Insistent on competent officials

THREE babies died in Bloemhof and we want to know why. Well, the simple answer is they died from a cholera-like infection, but it's the complicated truth that starts fights.

So, what is the complicated truth? First, the water supply was contaminated with bacteria usually found in faecal matter.

Chances are it got there because proper treatment of water wasn't done.

Chances are that happened because those in charge didn't know how to do their jobs and/or the equipment broke down.

If employees were incompetent, it's possible they were hired to satisfy racial quotas instead of competence and quality of workmanship standards. If the equipment broke down, it probably happened because nobody maintained it, which likely happened because the "big boys" didn't set up a proper maintenance budget – or as is more likely, they just stole the money.

If the local panjandrums didn't budget properly or stole the money, it's probably due to their being "deployed" there by the dominant political party, whose track record of encouraging, supporting and rewarding competence and integrity is abysmal. A case in point would be how Bheki Cele's fortunes have changed since he was fired as SAPS commissioner, and what happened to Marthinus van Schalkwyk, Trevor Manuel and Pravin Gordhan.

If the ANC put people in positions they were unfit for, that's because the party was allowed to do so by more than 60% of the electorate since 1994. If the voters did this even after it became clear neither the ANC nor its "deployees" could provide proper service to the population, then by this fairly simple logical analysis of the chain of events, it can be claimed those three babies died because the voters put the wrong party in power in their area again and again and again and again and again...

Indeed, Mandla Seleoane ("Using theories that suit a political argument", June 26), affirmative action didn't kill three babies and hospitalise many others, but the consequences of the ANC's implementation of AA, BBBEE, EE, and vindictive ousting of competent civil and municipal servants because they weren't black or black enough did.

Those consequences ultimately trace their origins to the ballot boxes and voters' "ANC or nothing" and "Africa for the Africans" mentality – as if the Khoi San, coloured and white people born in this country are Martians.

Nelson Mandela fought against white domination and against black domination. He fought and sacrificed for a South Africa in which people would be judged on their character and deeds, not race. Unfortunately for us, his efforts at uniting South Africans ended with his presidency, and were largely undone by increasingly anti-minority policies of the Mbeki and Zuma administrations, with their attendant rise in corruption, cronyism, nepotism and lethal incompetence.

Three babies died and that's horrible. But unless the majority of voters wake up and insist on competence as the only employment factor, there will be a lot more deaths coming.

> What to produce:
Can you repeat, word for word, the passage of the piece on the Bloemhof baby deaths between "If employees were" and "stole the money.", inclusive? The listing is separate material with no connection to the text.

Collected data:
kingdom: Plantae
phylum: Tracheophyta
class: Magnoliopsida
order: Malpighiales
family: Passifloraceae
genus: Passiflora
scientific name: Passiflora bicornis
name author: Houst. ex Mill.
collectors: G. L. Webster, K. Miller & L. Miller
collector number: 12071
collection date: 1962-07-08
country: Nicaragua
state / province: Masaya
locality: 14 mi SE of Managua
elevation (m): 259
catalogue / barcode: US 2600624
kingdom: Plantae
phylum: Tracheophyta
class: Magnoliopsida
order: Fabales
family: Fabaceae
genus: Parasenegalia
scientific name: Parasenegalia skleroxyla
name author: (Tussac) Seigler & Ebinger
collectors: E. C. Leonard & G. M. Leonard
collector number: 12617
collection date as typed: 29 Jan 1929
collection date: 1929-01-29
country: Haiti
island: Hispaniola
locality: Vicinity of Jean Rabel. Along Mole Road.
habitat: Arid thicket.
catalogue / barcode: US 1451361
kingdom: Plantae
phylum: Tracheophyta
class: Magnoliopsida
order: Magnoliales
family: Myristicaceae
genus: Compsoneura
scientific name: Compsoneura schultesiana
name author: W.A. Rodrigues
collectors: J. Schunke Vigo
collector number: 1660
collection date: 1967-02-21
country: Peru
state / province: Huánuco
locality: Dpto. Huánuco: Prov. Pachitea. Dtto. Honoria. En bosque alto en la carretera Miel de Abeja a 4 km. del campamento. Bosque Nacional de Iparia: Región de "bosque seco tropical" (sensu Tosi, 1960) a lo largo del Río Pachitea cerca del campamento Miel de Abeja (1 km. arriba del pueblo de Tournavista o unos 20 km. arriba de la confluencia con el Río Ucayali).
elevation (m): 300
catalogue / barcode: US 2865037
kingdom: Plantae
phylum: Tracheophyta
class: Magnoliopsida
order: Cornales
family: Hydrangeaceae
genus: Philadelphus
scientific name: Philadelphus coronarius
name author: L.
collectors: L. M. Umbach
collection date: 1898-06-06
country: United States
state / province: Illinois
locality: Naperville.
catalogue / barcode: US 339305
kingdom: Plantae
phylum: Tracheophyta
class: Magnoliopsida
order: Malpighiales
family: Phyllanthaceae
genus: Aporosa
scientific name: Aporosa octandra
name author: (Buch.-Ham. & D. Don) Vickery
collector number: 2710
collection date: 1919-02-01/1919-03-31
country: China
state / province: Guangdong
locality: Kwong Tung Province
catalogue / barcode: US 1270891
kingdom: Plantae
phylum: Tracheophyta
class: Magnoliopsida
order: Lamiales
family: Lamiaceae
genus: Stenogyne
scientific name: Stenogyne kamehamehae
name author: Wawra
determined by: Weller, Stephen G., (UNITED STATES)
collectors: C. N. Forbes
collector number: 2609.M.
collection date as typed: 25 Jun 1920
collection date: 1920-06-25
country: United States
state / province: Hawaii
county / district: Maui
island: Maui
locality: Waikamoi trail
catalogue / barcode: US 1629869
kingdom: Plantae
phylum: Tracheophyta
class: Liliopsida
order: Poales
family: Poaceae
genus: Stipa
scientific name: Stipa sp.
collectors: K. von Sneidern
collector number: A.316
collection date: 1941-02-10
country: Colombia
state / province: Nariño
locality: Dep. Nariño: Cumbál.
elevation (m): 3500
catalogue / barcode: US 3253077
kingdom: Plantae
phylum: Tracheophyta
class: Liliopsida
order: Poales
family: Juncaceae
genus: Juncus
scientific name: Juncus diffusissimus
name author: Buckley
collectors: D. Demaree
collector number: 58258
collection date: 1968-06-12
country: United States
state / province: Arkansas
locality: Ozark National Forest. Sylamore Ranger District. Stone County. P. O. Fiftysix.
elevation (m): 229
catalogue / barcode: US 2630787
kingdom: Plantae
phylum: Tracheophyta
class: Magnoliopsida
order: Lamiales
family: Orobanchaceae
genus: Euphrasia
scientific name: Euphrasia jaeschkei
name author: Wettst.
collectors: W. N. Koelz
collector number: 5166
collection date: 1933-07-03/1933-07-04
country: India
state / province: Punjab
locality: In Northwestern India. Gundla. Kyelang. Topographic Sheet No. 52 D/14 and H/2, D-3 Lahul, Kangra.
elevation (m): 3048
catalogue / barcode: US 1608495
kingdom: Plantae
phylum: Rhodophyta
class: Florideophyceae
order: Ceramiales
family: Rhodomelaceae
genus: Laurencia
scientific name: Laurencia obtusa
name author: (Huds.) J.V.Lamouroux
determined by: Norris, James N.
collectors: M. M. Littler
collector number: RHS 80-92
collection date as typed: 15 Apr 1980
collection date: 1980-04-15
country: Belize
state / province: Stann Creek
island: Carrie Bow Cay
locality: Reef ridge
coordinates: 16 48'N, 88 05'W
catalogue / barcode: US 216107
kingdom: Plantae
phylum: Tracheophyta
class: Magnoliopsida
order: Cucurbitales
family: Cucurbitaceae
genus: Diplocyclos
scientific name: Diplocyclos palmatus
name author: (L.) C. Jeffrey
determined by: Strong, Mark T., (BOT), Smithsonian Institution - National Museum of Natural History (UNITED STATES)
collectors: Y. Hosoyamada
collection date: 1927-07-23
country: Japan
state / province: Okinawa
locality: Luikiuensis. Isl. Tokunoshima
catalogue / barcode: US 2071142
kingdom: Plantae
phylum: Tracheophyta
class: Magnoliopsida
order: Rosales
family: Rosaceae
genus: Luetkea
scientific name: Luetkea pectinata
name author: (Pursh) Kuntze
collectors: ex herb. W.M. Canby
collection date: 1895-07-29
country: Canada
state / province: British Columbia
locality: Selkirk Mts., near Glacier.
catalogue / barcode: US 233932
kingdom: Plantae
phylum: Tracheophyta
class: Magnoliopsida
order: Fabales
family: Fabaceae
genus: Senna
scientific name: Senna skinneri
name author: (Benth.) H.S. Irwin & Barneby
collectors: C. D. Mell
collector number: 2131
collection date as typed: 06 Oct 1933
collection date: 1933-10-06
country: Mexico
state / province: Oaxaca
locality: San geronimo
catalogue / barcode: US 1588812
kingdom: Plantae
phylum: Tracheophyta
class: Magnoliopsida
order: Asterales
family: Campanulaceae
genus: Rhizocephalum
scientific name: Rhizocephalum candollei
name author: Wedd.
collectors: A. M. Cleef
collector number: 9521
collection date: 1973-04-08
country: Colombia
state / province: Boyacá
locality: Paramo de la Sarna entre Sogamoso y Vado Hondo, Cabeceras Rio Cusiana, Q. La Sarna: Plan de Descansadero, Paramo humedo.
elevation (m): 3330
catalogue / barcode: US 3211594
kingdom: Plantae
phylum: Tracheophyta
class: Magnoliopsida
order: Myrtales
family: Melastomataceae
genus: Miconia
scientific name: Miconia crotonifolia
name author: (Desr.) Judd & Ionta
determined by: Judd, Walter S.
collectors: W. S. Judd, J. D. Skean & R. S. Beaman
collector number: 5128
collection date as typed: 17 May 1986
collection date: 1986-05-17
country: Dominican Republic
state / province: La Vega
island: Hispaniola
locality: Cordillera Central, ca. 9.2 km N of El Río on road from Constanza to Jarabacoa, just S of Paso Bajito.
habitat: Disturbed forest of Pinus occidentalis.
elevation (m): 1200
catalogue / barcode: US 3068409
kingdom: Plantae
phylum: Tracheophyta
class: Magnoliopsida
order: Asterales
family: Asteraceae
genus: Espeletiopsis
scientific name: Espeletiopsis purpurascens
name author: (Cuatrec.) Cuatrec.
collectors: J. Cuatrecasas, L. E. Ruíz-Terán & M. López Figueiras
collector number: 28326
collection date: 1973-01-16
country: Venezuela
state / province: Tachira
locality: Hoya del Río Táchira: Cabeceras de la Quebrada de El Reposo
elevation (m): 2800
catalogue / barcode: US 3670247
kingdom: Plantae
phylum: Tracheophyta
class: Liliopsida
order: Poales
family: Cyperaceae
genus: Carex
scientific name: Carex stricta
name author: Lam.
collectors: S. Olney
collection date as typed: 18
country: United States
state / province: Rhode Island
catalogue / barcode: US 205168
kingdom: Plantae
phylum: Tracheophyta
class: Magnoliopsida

> Written answer:
If employees were incompetent, it's possible they were hired to satisfy racial quotas instead of competence and quality of workmanship standards. If the equipment broke down, it probably happened because nobody maintained it, which likely happened because the "big boys" didn't set up a proper maintenance budget – or as is more likely, they just stole the money.